That's one way to look at it, as just the next iteration of subredditsimulator.

The qualitatively new step leading to emergent behavior will be when the agents start being able to interact with the real world through some interface and update their behavior based on real world feedback.

Think of an autonomous, distributed worm that updates its knowledge base of exploit techniques based on trial and error and based on information it discovers as it propagates.

It might start doing things that no human security researcher had foreseen, and that doesn't require great leaps of the imagination based on today's tech.

That's when you close the evolutionary loop.

I think this isn't quite that yet, but it points in that direction.


The objective is given via the initial prompt, as they loop onto each other and amplify their memories the objective dynamically grows and emerges into something else.
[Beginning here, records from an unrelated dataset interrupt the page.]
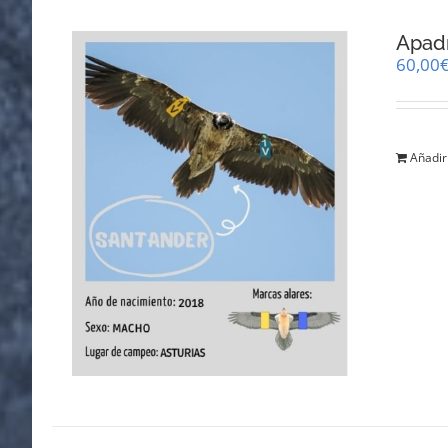
Apad
60,00
Añadir 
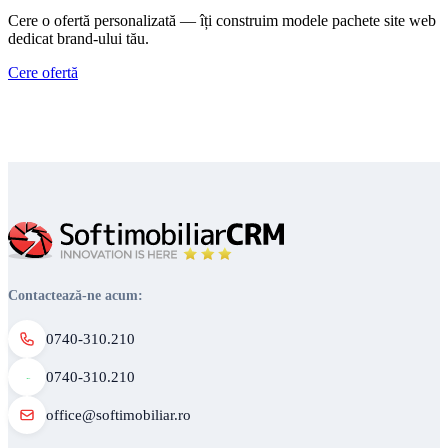
Cere o ofertă personalizată — îți construim modele pachete site web
dedicat brand-ului tău.
Cere ofertă
Contactează-ne acum:
0740-310.210
0740-310.210
office@softimobiliar.ro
We are an organism born out of a molecule with an objective to self replicate with random mutation


I have yet to see any evidence of this. If anyone is willing to provide some good research on it. last I heard using AI to train AI causes problems


Branching conversations are great for a whole bunch of reasons. I posted a demo of a prototype: https://x.com/ajdegol/status/1788689011302682657

And Jake Collins just announced he’s open sourcing an obsidian plugin which has a ton of features: https://x.com/JacobColling/status/1795462258258002255


I think this might be on the right track. Imagine using this to build programs as well, drag around generated functions and connect things visually. Each function can be its own node, and you can adjust the inputs and outputs by drag-dropping stuff and have the AI magically figure out the requirements.


I am working on an app [1] that does very similar as far as the branching goes (minus the right hand side visual which I have plans to support something very similar but along with a git like graph).